WHAT YOU HAVE TO DO:
Copy the text of every row below character for character, leaving out the pictures.

Collected data:
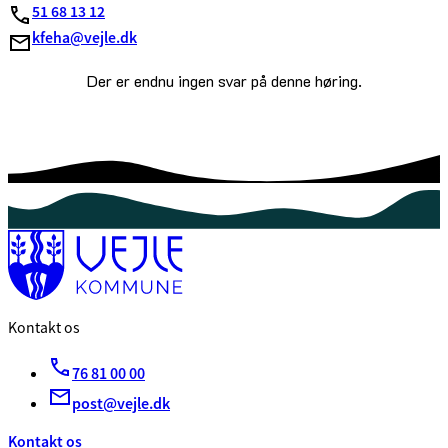
51 68 13 12
kfeha@vejle.dk
Der er endnu ingen svar på denne høring.
Kontakt os
76 81 00 00
post@vejle.dk
Kontakt os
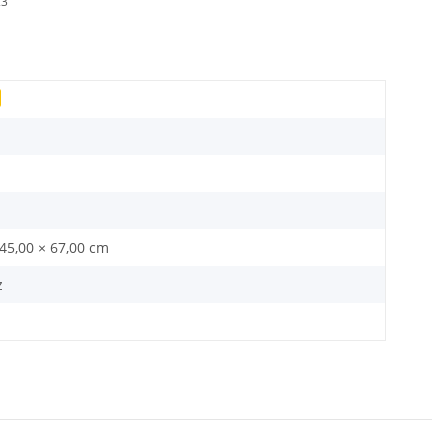
23
 45,00 × 67,00 cm
z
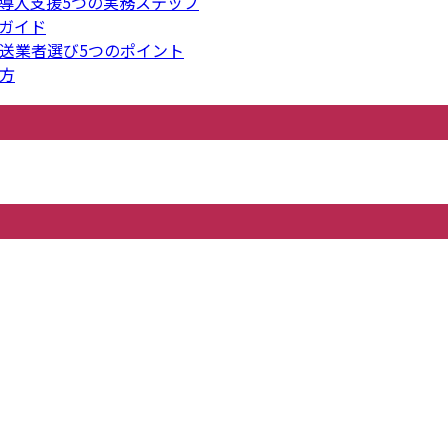
導入支援5つの実務ステップ
ガイド
送業者選び5つのポイント
方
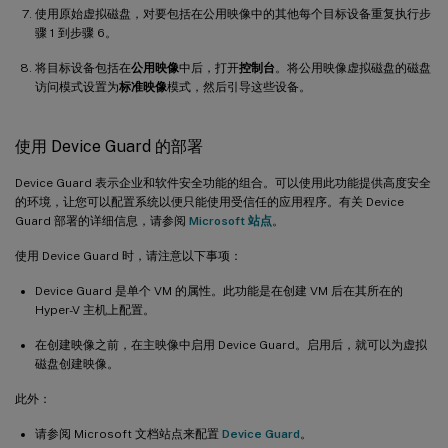
使用原始虚拟磁盘，对要包括在公用映像中的其他每个目标设备重复执行步
骤 1 到步骤 6。
将目标设备包括在
公用映像
中后，打开
控制台
。将公用映像虚拟磁盘的磁盘
访问模式设置为
标准映像
模式，然后引导这些设备。
使用 Device Guard 的部署
Device Guard 表示企业和软件安全功能的组合。可以使用此功能提供高度安全
的环境，让您可以配置系统以便只能使用受信任的应用程序。有关 Device
Guard 部署的详细信息，请参阅
Microsoft 站点
。
使用 Device Guard 时，请注意以下事项：
Device Guard 是单个 VM 的属性。此功能是在创建 VM 后在其所在的
Hyper-V 主机上配置。
在创建映像之前，在主映像中启用 Device Guard。启用后，就可以为虚拟
磁盘创建映像。
此外：
请参阅 Microsoft 文档站点来配置
Device Guard
。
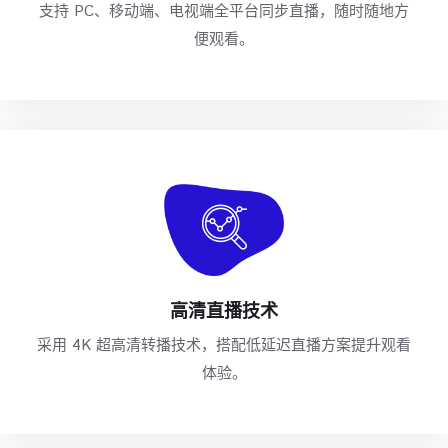
支持 PC、移动端、电视端全平台同步直播，随时随地方
便观看。
高清直播技术
采用 4K 超高清转播技术，搭配低延迟直播方案提升观看
体验。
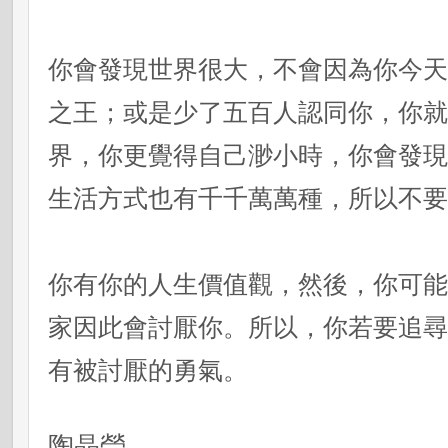
你會發現世界很大，不會因為你今
之王；或是少了五百人認同你，你
界，你更覺得自己渺小時，你會發
生活方式也有千千萬萬種，所以不
你有你的人生價值觀，然後，你可
家因此會討厭你。所以，你若要追
有被討厭的勇氣。
陶晶瑩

FINAL ANSWER:
51 68 13 12
kfeha@vejle.dk
Der er endnu ingen svar på denne høring.
Kontakt os
76 81 00 00
post@vejle.dk
Kontakt os
23
 45,00 × 67,00 cm
z
導入支援5つの実務ステップ
ガイド
送業者選び5つのポイント
方
使用原始虚拟磁盘，对要包括在公用映像中的其他每个目标设备重复执行步
骤 1 到步骤 6。
将目标设备包括在
公用映像
中后，打开
控制台
。将公用映像虚拟磁盘的磁盘
访问模式设置为
标准映像
模式，然后引导这些设备。
使用 Device Guard 的部署
Device Guard 表示企业和软件安全功能的组合。可以使用此功能提供高度安全
的环境，让您可以配置系统以便只能使用受信任的应用程序。有关 Device
Guard 部署的详细信息，请参阅
Microsoft 站点
。
使用 Device Guard 时，请注意以下事项：
Device Guard 是单个 VM 的属性。此功能是在创建 VM 后在其所在的
Hyper-V 主机上配置。
在创建映像之前，在主映像中启用 Device Guard。启用后，就可以为虚拟
磁盘创建映像。
此外：
请参阅 Microsoft 文档站点来配置
Device Guard
。
支持 PC、移动端、电视端全平台同步直播，随时随地方
便观看。
高清直播技术
采用 4K 超高清转播技术，搭配低延迟直播方案提升观看
体验。
你會發現世界很大，不會因為你今
之王；或是少了五百人認同你，你
界，你更覺得自己渺小時，你會發
生活方式也有千千萬萬種，所以不
你有你的人生價值觀，然後，你可
家因此會討厭你。所以，你若要追
有被討厭的勇氣。
陶晶瑩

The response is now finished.